Optimal Myopic Sensing and Dynamic Spectrum Access in Cognitive Radio Networks with Low-Complexity Implementations

Abstract

Cognitive radio techniques allow secondary users (SU's) to opportunistically access underutilized primary channels that are licensed to primary users. We consider a group of SU's with limited spectrum sensing capabilities working cooperatively to find primary channel spectrum holes. The objective is to design the optimal sensing and access policies that maximize the total secondary throughput on primary channels accrued over time. Although the problem can be formulated as a Partially Observable Markov Decision Process (POMDP), the optimal solutions are intractable. Instead, we find the optimal sensing policy within the class of myopic policies. Compared to other existing approaches, our policy is more realistic because it explicitly assigns SU's to sense specific primary channels by taking into account spatial and temporal variations of primary channels.
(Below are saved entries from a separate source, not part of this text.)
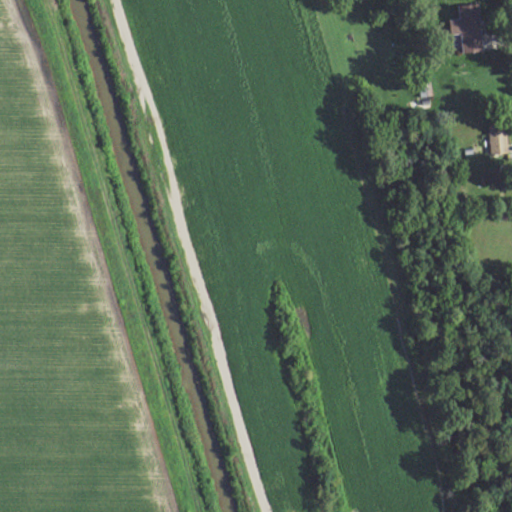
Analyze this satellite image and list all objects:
building: (470, 29)
building: (500, 140)
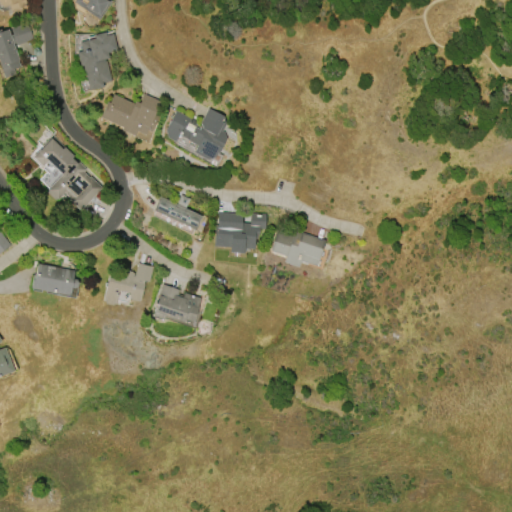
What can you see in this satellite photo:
building: (12, 3)
building: (10, 4)
building: (91, 6)
building: (93, 6)
building: (11, 47)
road: (449, 48)
road: (134, 55)
building: (95, 59)
building: (95, 60)
building: (131, 113)
building: (131, 115)
building: (198, 132)
building: (196, 133)
building: (66, 174)
road: (116, 174)
building: (64, 175)
road: (236, 187)
building: (177, 211)
building: (177, 211)
building: (236, 230)
building: (237, 230)
building: (3, 243)
road: (19, 247)
building: (295, 248)
building: (296, 248)
road: (150, 252)
building: (52, 279)
building: (54, 280)
building: (126, 284)
building: (175, 304)
building: (174, 305)
building: (4, 361)
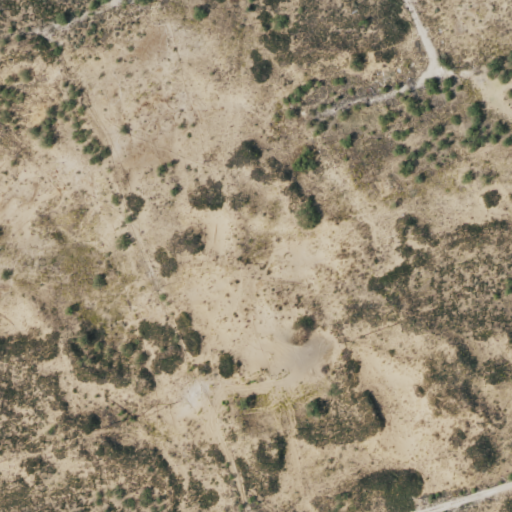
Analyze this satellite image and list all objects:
road: (125, 15)
road: (112, 35)
road: (139, 284)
Contributions: (1) formulation of a centralized spectrum sensing/access architecture that allows exploitation of all available primary spectrum holes; and (2) proposing sub-optimal myopic sensing policies with low-complexity implementations and performance close to the myopic policy. We show that our proposed sensing/access policy is close to the optimal POMDP solution and outperforms other proposed strategies. We also propose a Hidden Markov Model based algorithm to estimate the parameters of primary channel Markov models with a linear complexity.